Activity 1: In two sentences, summarize the TransUnion forecast article.
Activity 2: According to the TransUnion forecast article, what total will credit card balances reach by the end of 2026?
Activity 3: Carry the TransUnion forecast article forward from its last sentence.

Document text:
The credit bureau projects that balances on credit cards will increase only 2.3% year over year in 2026. That would be the smallest annual increase in card balances since 2013, with the exception being the decline caused by the 2020 pandemic relief programs, the company said.

The forecast from TransUnion reveals that subprime lenders may be able to grow their portfolios in the coming year, but that growth may be harder to come by than in recent years.

A press release on the company’s forecast notes that lenders are exercising caution in expanding credit access to riskier groups of consumers.

“After elevated credit card balance growth over the last five years, credit card balance growth is expected to moderate driven by both measured spend growth by consumers and prudent credit extension by lenders,” Paul Siegfried, Senior Vice President and Credit Card Business Leader at TransUnion, said in the release.

TransUnion forecasts that balances on credit cards will hit $1.18 trillion by the end of next year.

The company included credit card balance figures from the last several years in its report. From 2021 to 2025, card balances grew between 4.4% and 18.5% each year, according to data from TransUnion. 

Though 2.3% growth may appear paltry, especially in comparison to recent years when balances increased by double-digit percentages, it still represents a significant amount of card spend. TransUnion predicts card balances will reach $1.18 trillion by the end of 2026.

Economic Pressures to Continue 

One factor that will likely play a critical role in how consumers make use of credit next year is the health of the economy. Subprime borrowers can be among the first to feel pressures on their household budgets when macroeconomic conditions worsen.

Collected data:
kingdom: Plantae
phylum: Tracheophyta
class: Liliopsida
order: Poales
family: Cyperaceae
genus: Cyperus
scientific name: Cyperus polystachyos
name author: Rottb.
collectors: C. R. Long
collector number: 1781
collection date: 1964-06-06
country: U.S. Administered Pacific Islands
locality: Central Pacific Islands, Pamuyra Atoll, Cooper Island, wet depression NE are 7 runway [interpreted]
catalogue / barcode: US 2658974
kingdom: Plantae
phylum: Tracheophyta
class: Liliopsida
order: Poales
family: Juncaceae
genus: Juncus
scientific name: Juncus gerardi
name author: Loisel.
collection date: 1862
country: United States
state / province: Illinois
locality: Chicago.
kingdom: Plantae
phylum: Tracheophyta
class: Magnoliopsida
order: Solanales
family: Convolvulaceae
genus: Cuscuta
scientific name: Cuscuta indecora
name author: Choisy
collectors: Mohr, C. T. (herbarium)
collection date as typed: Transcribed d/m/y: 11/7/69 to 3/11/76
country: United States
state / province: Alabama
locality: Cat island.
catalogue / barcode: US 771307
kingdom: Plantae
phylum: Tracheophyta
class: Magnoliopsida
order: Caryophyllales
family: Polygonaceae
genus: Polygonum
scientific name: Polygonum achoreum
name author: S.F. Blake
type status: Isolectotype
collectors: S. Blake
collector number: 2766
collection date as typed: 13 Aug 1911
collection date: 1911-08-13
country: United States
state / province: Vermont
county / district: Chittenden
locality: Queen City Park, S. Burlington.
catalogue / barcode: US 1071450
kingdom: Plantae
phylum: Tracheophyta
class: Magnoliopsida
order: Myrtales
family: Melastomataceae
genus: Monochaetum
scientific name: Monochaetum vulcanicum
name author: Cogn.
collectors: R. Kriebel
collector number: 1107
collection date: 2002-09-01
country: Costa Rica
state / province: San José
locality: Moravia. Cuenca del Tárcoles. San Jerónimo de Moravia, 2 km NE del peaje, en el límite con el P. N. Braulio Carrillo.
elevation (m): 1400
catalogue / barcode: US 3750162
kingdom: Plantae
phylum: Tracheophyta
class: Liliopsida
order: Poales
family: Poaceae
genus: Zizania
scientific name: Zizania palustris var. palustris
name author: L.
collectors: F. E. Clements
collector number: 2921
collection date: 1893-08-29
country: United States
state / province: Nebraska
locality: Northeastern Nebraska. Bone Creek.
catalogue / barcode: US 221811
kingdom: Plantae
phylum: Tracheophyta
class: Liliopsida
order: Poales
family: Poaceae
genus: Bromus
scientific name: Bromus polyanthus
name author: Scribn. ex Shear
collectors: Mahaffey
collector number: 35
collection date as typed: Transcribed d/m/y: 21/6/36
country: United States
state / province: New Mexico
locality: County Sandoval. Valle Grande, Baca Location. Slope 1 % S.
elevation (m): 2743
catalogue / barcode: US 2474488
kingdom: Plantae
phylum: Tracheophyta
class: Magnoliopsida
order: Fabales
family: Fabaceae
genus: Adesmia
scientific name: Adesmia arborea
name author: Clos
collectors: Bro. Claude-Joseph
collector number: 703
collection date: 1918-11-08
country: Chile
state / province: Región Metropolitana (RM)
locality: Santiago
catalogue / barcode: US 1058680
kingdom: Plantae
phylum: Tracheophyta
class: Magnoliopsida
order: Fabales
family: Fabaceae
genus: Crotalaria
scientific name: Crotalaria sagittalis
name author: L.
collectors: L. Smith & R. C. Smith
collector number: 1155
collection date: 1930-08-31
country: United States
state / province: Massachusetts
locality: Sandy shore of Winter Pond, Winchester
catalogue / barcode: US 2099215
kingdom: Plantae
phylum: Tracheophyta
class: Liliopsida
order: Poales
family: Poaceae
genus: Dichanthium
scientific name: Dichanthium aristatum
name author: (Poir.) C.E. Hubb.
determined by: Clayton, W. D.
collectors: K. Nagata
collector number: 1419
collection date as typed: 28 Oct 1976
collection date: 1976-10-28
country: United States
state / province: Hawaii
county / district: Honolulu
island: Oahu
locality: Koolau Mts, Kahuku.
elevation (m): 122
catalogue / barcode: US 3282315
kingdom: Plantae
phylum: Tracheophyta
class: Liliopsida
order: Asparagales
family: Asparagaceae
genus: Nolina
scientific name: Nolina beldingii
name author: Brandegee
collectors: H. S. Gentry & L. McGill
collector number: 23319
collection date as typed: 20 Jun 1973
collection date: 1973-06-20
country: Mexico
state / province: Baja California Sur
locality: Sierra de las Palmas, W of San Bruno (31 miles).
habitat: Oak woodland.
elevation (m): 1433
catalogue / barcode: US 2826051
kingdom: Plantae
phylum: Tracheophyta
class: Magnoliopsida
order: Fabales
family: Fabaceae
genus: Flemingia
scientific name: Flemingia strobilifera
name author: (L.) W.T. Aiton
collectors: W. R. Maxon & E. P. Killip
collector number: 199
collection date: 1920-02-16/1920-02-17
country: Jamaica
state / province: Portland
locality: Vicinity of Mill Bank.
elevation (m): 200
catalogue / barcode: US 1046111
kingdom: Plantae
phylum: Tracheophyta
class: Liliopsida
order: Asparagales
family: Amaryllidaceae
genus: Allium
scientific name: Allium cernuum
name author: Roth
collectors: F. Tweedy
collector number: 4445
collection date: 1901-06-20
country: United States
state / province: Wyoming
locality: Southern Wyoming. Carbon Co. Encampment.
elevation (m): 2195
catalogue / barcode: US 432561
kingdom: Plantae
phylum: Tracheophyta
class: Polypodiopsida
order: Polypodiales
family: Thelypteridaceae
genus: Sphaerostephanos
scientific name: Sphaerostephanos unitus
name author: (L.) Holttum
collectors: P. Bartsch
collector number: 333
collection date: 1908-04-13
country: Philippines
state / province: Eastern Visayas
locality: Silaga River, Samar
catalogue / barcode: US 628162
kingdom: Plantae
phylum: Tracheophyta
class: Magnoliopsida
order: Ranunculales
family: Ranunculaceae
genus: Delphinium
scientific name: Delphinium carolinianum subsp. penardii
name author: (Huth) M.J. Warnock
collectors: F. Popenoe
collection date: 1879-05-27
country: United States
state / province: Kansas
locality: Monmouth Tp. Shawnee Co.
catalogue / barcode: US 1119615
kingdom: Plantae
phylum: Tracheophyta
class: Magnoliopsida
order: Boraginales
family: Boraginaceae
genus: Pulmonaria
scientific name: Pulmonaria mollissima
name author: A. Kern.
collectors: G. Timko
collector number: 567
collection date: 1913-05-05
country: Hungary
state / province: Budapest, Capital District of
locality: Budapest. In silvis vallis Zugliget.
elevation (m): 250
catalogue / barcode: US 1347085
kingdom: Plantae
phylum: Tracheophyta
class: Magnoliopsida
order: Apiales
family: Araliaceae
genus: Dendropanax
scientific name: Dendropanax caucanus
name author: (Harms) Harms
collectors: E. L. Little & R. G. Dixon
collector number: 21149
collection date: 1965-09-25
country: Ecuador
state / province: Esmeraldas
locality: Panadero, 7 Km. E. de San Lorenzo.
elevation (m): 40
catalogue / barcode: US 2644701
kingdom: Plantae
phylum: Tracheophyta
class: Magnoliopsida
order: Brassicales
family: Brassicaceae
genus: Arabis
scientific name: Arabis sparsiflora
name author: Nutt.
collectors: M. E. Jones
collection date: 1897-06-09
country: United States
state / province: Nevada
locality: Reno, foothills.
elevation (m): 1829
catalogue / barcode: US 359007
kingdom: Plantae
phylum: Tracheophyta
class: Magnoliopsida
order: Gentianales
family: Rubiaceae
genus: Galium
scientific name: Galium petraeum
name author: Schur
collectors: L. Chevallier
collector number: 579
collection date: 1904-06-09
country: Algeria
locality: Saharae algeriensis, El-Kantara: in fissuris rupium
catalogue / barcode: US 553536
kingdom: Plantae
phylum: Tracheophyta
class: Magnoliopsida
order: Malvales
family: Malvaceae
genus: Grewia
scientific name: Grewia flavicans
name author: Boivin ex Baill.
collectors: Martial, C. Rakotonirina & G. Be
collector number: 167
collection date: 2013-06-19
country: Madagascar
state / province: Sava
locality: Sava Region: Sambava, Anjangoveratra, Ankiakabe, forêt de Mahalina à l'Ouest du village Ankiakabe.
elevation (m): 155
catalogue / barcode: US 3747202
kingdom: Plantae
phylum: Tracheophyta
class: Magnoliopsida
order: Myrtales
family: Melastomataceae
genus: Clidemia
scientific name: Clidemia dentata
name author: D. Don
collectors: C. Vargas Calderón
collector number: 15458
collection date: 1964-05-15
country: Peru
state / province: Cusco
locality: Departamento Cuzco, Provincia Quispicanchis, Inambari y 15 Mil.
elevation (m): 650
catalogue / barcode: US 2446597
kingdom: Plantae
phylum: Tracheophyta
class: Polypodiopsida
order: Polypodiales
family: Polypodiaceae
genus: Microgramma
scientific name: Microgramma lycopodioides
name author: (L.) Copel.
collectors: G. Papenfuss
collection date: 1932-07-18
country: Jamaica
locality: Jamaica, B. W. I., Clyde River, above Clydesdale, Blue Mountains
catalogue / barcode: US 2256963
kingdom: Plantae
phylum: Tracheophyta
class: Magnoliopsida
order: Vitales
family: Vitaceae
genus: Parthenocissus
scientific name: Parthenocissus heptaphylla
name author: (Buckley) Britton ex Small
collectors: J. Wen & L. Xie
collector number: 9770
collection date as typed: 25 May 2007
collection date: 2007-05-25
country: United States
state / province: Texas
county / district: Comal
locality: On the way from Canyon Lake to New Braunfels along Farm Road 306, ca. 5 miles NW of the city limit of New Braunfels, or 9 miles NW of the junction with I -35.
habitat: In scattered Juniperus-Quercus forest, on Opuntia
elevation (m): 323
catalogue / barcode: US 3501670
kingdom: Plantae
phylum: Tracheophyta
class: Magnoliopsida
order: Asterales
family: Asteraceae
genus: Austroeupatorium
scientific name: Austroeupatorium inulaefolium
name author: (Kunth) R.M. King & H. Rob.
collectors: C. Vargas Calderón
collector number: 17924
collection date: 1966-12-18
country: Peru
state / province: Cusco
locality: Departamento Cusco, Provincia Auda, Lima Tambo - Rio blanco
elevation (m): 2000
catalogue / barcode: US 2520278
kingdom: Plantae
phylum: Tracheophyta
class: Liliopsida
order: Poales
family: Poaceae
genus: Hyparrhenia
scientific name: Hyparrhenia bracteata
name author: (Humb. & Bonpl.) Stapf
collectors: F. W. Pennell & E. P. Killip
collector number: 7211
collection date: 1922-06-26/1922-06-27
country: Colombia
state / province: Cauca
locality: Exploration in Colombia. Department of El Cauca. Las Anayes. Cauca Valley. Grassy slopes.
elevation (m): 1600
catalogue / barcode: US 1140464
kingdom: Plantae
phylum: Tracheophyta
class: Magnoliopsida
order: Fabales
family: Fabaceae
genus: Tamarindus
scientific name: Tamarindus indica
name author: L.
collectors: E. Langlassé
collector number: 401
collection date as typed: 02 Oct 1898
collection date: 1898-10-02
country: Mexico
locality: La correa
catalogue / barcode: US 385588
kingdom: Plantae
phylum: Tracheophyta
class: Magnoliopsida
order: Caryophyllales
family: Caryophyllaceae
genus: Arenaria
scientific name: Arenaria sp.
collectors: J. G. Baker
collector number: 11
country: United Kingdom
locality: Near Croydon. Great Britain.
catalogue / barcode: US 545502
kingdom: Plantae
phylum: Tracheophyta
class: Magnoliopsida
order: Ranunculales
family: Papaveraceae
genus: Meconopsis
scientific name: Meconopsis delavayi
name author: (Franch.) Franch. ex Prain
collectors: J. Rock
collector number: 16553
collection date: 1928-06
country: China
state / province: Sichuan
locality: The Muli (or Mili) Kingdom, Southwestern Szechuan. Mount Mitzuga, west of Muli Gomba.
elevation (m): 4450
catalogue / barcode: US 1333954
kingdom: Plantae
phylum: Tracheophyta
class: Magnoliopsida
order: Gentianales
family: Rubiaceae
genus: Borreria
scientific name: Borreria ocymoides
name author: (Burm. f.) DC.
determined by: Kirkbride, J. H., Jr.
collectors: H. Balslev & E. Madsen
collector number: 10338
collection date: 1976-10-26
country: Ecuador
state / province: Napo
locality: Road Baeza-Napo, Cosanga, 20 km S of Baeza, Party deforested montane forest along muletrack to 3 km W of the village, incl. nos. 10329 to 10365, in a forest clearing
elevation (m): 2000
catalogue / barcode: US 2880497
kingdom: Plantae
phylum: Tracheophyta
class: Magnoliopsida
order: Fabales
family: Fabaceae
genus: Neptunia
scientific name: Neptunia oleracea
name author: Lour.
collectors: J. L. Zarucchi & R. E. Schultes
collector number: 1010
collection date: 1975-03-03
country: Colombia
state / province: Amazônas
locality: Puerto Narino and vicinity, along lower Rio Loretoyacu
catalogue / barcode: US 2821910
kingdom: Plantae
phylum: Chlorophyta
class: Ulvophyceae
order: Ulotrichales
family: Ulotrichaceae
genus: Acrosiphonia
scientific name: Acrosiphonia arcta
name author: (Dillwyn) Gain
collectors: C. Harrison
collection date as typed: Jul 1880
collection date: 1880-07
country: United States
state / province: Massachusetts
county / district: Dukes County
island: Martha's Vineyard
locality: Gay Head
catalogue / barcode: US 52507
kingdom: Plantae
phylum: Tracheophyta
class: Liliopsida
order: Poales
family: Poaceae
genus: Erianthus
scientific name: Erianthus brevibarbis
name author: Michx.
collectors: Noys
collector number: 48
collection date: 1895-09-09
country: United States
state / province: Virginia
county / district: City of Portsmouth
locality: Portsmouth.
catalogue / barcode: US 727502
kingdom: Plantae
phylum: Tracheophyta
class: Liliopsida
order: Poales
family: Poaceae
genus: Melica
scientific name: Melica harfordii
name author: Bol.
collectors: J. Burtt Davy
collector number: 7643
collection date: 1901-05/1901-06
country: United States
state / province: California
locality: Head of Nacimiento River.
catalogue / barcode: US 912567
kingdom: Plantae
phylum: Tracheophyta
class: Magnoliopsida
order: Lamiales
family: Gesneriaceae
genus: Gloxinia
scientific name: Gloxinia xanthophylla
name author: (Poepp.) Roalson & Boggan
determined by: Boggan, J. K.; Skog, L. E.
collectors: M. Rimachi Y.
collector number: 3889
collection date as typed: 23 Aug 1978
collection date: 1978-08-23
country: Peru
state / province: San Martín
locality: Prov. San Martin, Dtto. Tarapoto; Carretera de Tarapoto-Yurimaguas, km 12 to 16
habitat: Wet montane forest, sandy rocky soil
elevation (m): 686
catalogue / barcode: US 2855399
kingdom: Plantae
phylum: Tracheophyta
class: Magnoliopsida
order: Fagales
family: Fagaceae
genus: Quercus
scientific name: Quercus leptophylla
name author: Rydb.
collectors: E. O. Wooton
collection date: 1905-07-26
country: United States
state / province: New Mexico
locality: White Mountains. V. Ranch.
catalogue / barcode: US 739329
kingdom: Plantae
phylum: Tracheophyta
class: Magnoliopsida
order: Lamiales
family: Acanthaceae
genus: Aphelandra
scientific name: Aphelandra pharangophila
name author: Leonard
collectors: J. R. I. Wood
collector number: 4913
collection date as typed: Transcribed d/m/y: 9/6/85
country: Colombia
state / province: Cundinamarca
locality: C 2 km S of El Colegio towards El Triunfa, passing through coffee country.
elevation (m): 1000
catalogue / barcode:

Answer section 1: TransUnion projects that credit card balances will grow only 2.3% in 2026 and reach $1.18 trillion by year's end. That would be the smallest annual increase since 2013, apart from the 2020 pandemic-era decline, as consumers moderate their spending and lenders grow cautious about extending credit to riskier consumers.

Answer section 2: $1.18 trillion.

Answer section 3:
The Federal Reserve Bank of New York recently released the latest version of its Survey of Consumer Expectations. The survey shows that consumers expect the costs of medical care to increase in the next year. Survey participants also said they expect the price for food and gas will grow.

The results of the survey indicate that many consumers envision a gloomy financial road ahead as a smaller portion of respondents said they expect their householdsto be in a better financial situation a year from now.

But lenders shouldn’t necessarily expect those findings to translate into substantial increases in delinquencies. TransUnion forecasts that delinquencies on credit cards will remain virtually flat in the coming year.

And the credit bureau forecasts delinquency rates on auto loans, mortgages, and unsecured personal loans will tick up only slightly in 2026. 

Michele Raneri, Vice President and Head of U.S. Research and Consulting at TransUnion, said in the release that slight increases in delinquency rates on credit products aren’t surprising when you take the economic environment into account.

“The growth in serious delinquency rates remains measured, and consumers appear to be managing their finances reasonably well,” Raneri added.